Meer nuance aanbrengen
Voorstanders van met gas geproduceerde elektriciteit benadrukken dat de koolstofvoetafdruk veel kleiner is dan bij opwekking op basis van olie en steenkool. Critici merken op dat de verbranding van fossiele brandstoffen fundamenteel schadelijk is voor het klimaat. Voorstanders van kernenergie benadrukken de lage koolstofvoetafdruk, terwijl critici wijzen op de andere milieuproblemen waarmee deze technologie wordt geconfronteerd.
Dit zijn zeer politieke discussies, die vaak de kern raken van de nationale energiebeleidsstrategieën van de EU-lidstaten. Geen wonder dat de Commissie het gemakkelijker vond deze vragen voorlopig te ontwijken.
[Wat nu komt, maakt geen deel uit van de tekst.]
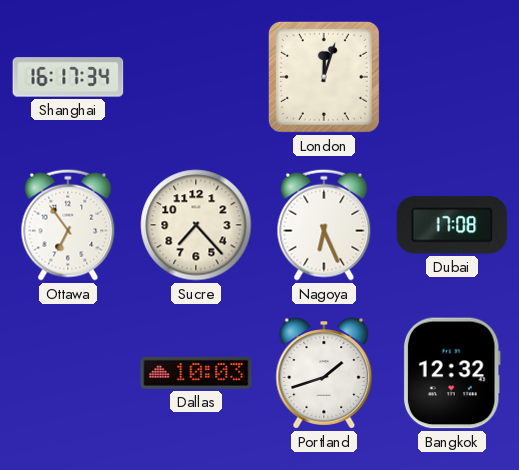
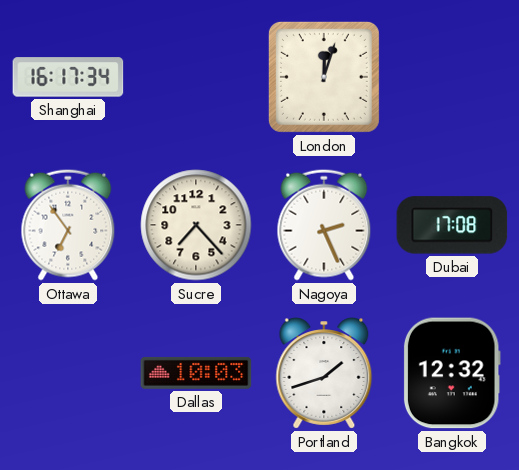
Nagoya: 6:26 -> 2:26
Wat gas betreft, had zij voorgesteld dit als “groen” te classificeren, maar alleen in bepaalde overgangsscenario’s.
In persberichten is de aandacht gevestigd op het idee om deze classificaties te nuanceren, met een suggestie van het Platform voor duurzame financiering, een permanente groep deskundigen van de Europese Commissie. In dit kader zou de taxonomie ook een negatieve lijst bevatten van bijzonder schadelijke activiteiten, zoals elektriciteitsproductie uit steenkool. De taxonomie zou dan wegen aangeven om van deze activiteiten af te komen door middel van “tussentijdse overgangsinvesteringen” in technologieën die deze productie geleidelijk minder schadelijk zouden maken. Hoe gas en kernenergie hierin passen, kan dan onderwerp zijn van meer genuanceerde politieke discussies en compromissen.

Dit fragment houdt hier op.